*** Opening EXERCISE DATA ***

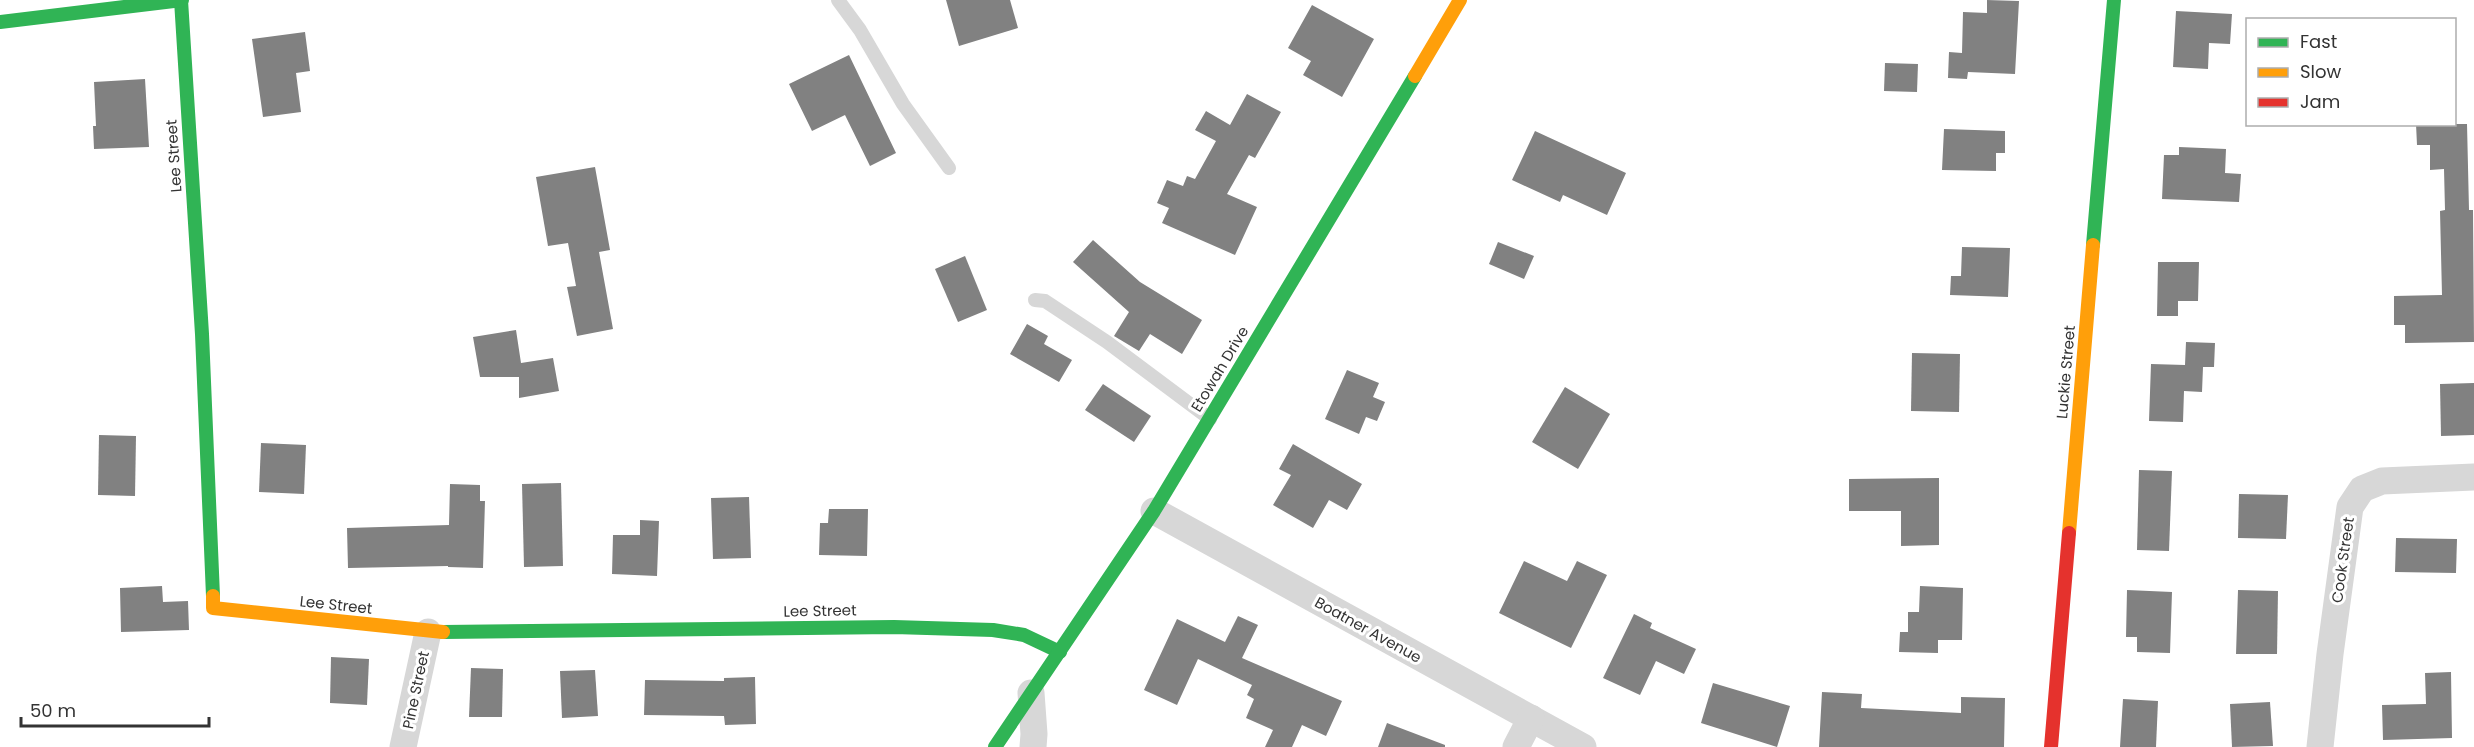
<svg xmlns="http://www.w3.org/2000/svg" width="2474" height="747" viewBox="0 0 2474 747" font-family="Poppins,sans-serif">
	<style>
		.building { fill: #818181 }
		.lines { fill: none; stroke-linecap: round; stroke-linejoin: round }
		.lane { stroke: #d7d7d7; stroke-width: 14 }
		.street { stroke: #d7d7d7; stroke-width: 27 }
		.fast { stroke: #30b455; stroke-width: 14 }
		.slow { stroke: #ff9f0a; stroke-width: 14 }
		.jam { stroke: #e5322d; stroke-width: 14 }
		.labels { text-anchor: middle; stroke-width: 6; stroke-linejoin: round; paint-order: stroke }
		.street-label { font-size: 15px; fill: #333; stroke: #fff }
	</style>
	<rect width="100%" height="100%" fill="#fff"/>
	<g class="building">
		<path d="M 946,0 L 1010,0 L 1018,28 L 959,46 Z"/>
		<path d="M 1987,0 L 2019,1 L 2015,74 L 1968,72 L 1967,79 L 1948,78 L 1949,52 L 1962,53 L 1963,12 L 1987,13 Z"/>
		<path d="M 1312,5 L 1374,39 L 1342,97 L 1303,75 L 1311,61 L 1288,48 Z"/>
		<path d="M 2176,11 L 2232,14 L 2230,44 L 2209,43 L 2208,69 L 2173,67 Z"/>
		<path d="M 305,32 L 310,71 L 296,73 L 301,112 L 263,117 L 252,39 Z"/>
		<path d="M 849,55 L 896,153 L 870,166 L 845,115 L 812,131 L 789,84 Z"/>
		<path d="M 1885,63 L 1918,64 L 1917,92 L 1884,91 Z"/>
		<path d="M 145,79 L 149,147 L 94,149 L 93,126 L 96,126 L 94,82 Z"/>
		<path d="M 1247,94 L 1281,112 L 1255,158 L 1249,155 L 1227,194 L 1257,207 L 1235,255 L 1162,223 L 1169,208 L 1157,203 L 1167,180 L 1183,186 L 1187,176 L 1195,179 L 1216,141 L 1195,130 L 1206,111 L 1230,125 Z"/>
		<path d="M 2416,124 L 2467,124 L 2469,210 L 2473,210 L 2474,342 L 2405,343 L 2405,325 L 2394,325 L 2394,296 L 2442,295 L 2440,211 L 2445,210 L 2444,169 L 2430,170 L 2430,145 L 2417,145 Z"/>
		<path d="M 1944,129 L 2005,131 L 2005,153 L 1996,153 L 1996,171 L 1942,170 Z"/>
		<path d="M 1535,131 L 1626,173 L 1607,215 L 1563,195 L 1560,202 L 1512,180 Z"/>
		<path d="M 2179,147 L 2226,149 L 2225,173 L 2241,174 L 2239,202 L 2162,199 L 2164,155 L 2179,155 Z"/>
		<path d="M 595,167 L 610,250 L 599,252 L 613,329 L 577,336 L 567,287 L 576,286 L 568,243 L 548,246 L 536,177 Z"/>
		<path d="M 1093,240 L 1140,282 L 1202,320 L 1182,354 L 1150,334 L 1139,351 L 1114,336 L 1129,312 L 1073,262 Z"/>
		<path d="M 1498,242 L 1534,256 L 1524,279 L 1489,264 Z"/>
		<path d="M 1962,247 L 2010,248 L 2008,297 L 1950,295 L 1951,276 L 1961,276 Z"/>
		<path d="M 965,256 L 987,310 L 958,322 L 935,269 Z"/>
		<path d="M 2158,262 L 2199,262 L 2198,301 L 2178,301 L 2178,316 L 2157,316 Z"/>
		<path d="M 1027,324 L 1048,336 L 1044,344 L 1072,360 L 1059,382 L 1010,354 Z"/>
		<path d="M 516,330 L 521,363 L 553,358 L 559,391 L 519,398 L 519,377 L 480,377 L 473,337 Z"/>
		<path d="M 2186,342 L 2215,343 L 2214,367 L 2203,367 L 2202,392 L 2184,391 L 2183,422 L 2149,421 L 2151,364 L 2185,365 Z"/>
		<path d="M 1912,353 L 1960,354 L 1959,412 L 1911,411 Z"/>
		<path d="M 1347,370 L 1379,383 L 1373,397 L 1385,402 L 1377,421 L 1366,417 L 1359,434 L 1325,419 Z"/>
		<path d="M 2474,383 L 2474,435 L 2441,436 L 2440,384 Z"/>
		<path d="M 1103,384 L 1151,416 L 1134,442 L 1085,410 Z"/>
		<path d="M 1565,387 L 1610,414 L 1578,469 L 1532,442 Z"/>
		<path d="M 99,435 L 136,436 L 135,496 L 98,495 Z"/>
		<path d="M 261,443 L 306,445 L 304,494 L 259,492 Z"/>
		<path d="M 1293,444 L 1362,484 L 1347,510 L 1329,500 L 1313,528 L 1273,505 L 1291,475 L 1279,469 Z"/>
		<path d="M 2139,470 L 2172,471 L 2169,551 L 2137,550 Z"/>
		<path d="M 1939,478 L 1939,545 L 1901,546 L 1901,511 L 1849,511 L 1849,479 Z"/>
		<path d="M 561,483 L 563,566 L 524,567 L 522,484 Z"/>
		<path d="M 450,484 L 480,485 L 480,501 L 485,501 L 483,568 L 448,567 L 448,566 L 348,568 L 347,528 L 449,525 Z"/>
		<path d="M 2239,494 L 2288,495 L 2286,539 L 2238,538 Z"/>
		<path d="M 749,497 L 751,558 L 713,559 L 711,498 Z"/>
		<path d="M 829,509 L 868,509 L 867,556 L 819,555 L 820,523 L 828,523 Z"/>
		<path d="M 640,520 L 659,521 L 657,576 L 612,574 L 613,535 L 640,535 Z"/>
		<path d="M 2396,538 L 2457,539 L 2456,573 L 2395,572 Z"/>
		<path d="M 1524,561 L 1567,581 L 1577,561 L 1607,575 L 1571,648 L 1499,613 Z"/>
		<path d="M 162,586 L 163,602 L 188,601 L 189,630 L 121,632 L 120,588 Z"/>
		<path d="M 1920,586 L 1963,588 L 1962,640 L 1938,640 L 1938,653 L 1899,652 L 1900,632 L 1908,632 L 1908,612 L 1919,612 Z"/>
		<path d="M 2127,590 L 2172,592 L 2170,653 L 2137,652 L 2137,637 L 2126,637 Z"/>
		<path d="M 2238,590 L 2278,591 L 2277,654 L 2236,654 Z"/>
		<path d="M 1634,614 L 1652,623 L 1650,628 L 1696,649 L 1684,674 L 1656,661 L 1640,695 L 1603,678 Z"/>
		<path d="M 1238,616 L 1258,625 L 1242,658 L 1342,701 L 1326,736 L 1302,725 L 1292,747 L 1265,747 L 1273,730 L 1246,718 L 1254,699 L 1247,695 L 1252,685 L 1198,659 L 1177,705 L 1144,690 L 1177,619 L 1225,642 Z"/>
		<path d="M 331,657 L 369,659 L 367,705 L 330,703 Z"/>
		<path d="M 471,668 L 503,669 L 502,717 L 469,717 Z"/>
		<path d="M 595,670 L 598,716 L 562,718 L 560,671 Z"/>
		<path d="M 2451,672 L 2452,738 L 2383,740 L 2382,705 L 2426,704 L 2425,673 Z"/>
		<path d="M 755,677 L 756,724 L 725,725 L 724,716 L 644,715 L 645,680 L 724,681 L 724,678 Z"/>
		<path d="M 1713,683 L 1790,706 L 1777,747 L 1701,723 Z"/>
		<path d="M 1822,692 L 1862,694 L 1861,708 L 1961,713 L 1961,697 L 2005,698 L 2004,747 L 1819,747 Z"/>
		<path d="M 2123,699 L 2158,701 L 2156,747 L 2120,747 Z"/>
		<path d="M 2270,702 L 2273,746 L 2232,747 L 2230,704 Z"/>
		<path d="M 1387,723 L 1445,745 L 1445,747 L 1378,747 Z"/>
	</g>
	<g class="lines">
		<g class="lane">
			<path d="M 838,0 L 860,30 L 903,104 L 949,168"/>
			<path d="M 1035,300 L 1045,301 L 1107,342 L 1210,419"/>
		</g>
		<g class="street">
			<path d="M 1154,511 L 1583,747"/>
			<path d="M 1031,693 L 1034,734 L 1033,747"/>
			<path d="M 403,747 L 428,632"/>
			<path d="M 1516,747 L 1531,718"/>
			<path d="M 2320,747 L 2330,654 L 2350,507 L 2362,489 L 2382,481 L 2474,477"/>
		</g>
		<g class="fast">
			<path d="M 181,0 L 202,334 L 213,596"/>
			<path d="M 0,22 L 182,0"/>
			<path d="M 2093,245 L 2114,0"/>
			<path d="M 443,632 L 894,627 L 993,630 L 1024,635 L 1060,652"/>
			<path d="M 995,747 L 1154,511 L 1415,76"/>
		</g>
		<g class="slow">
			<path d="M 1415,76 L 1460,0"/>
			<path d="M 2069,533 L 2093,245"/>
			<path d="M 213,596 L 213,608 L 443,632"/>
		</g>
		<path class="jam" d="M 2051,747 L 2069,533"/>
	</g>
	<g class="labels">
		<g class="street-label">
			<text transform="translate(174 156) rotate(-94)" y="5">Lee Street</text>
			<text transform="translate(1220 369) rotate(-59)" y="5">Etowah Drive</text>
			<text transform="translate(2066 372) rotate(-85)" y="5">Luckie Street</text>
			<text transform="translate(2343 560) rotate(-82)" y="5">Cook Street</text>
			<text transform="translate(336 605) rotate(6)" y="5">Lee Street</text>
			<text transform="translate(820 611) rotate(-1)" y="5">Lee Street</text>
			<text transform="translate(1368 630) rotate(29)" y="5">Boatner Avenue</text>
			<text transform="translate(416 690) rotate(-78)" y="5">Pine Street</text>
		</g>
	</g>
	<rect x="2246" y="18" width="210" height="108" fill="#ffffff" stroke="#adadad" stroke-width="1.5"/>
	<rect x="2258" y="38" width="30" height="9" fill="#30b455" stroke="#adadad" stroke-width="1.5"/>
	<text x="2300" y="48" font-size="18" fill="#333333">Fast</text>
	<rect x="2258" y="68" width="30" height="9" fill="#ff9f0a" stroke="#adadad" stroke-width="1.5"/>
	<text x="2300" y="78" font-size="18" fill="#333333">Slow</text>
	<rect x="2258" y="98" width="30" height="9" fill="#e5322d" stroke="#adadad" stroke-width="1.5"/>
	<text x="2300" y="108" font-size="18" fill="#333333">Jam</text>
	<path d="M21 717v9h188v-9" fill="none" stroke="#333333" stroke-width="3"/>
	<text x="30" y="717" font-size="18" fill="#333333" stroke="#ffffff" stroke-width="4.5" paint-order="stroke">50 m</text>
</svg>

*** Closing EXERCISE DATA ***

Report every line of the entries that carries the word "lines".

# YOUR RESPONSE
		.lines { fill: none; stroke-linecap: round; stroke-linejoin: round }
	<g class="lines">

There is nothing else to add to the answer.